Show all lines of the entries in which the word "wrist" is found.
** Opening Material for the task block **
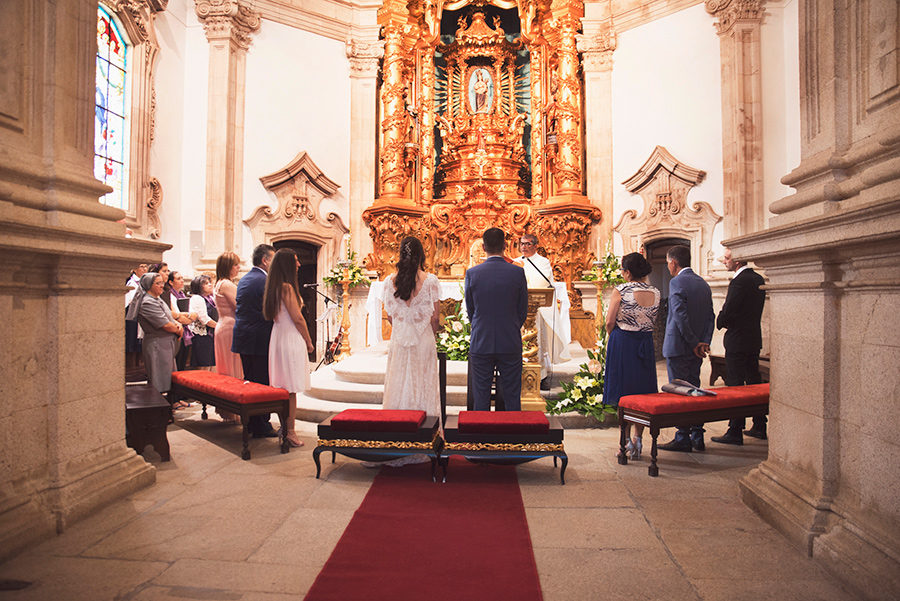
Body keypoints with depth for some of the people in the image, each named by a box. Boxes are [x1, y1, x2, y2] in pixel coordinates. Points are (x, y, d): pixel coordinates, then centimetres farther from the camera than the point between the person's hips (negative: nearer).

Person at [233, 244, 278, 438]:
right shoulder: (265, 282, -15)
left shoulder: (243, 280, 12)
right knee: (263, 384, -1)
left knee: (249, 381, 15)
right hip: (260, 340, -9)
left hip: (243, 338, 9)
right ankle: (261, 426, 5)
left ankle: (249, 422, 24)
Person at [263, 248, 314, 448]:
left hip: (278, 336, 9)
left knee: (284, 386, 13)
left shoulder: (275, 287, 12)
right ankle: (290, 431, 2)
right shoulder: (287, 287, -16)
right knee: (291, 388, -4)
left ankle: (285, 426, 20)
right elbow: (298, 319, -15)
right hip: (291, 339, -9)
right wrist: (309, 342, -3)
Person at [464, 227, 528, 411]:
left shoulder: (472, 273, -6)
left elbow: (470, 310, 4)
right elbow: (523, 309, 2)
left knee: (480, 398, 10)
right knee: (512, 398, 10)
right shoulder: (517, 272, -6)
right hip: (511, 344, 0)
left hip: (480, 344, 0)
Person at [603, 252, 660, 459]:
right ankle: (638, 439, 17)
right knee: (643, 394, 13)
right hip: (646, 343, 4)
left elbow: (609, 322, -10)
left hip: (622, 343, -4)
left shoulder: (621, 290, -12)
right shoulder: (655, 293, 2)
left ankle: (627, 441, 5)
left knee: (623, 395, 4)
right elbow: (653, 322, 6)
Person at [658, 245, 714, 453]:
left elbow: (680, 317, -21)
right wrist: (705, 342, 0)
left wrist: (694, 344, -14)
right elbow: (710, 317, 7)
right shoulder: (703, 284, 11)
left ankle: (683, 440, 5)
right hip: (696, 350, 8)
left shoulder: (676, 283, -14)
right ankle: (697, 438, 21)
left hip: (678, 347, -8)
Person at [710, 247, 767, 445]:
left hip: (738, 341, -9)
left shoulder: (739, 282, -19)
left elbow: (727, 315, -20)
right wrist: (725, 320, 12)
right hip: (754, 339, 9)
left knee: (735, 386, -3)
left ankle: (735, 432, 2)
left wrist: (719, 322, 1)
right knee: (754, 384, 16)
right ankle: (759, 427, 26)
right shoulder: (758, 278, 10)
** Closing Material for the task block **
** Opening Material for the task block **
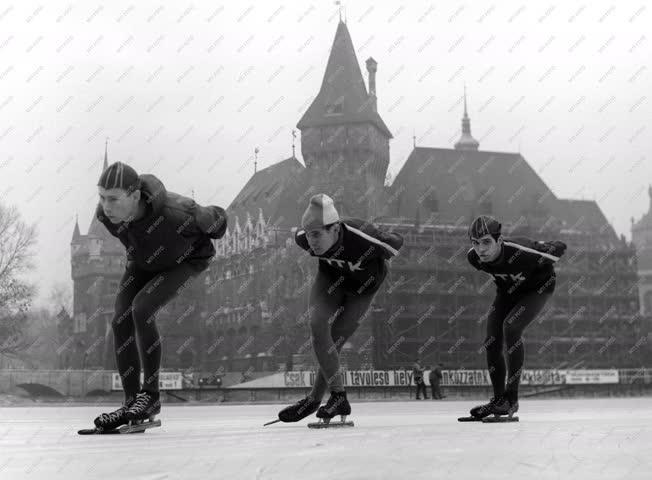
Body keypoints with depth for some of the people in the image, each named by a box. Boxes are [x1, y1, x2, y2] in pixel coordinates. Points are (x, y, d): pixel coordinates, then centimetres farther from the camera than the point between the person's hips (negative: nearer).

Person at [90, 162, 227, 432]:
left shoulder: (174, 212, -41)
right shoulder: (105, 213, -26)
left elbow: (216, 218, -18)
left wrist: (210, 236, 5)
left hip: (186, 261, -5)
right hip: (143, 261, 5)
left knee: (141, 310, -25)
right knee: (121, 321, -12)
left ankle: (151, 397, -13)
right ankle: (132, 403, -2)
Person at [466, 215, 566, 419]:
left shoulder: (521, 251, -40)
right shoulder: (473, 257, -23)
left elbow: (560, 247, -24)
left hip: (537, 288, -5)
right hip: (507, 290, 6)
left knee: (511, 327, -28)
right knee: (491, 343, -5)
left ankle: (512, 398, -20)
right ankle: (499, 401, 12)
** Closing Material for the task block **
▶ _Task response_:
right wrist: (309, 342, -3)
right wrist: (705, 342, 0)
left wrist: (694, 344, -14)
right wrist: (725, 320, 12)
left wrist: (719, 322, 1)
left wrist: (210, 236, 5)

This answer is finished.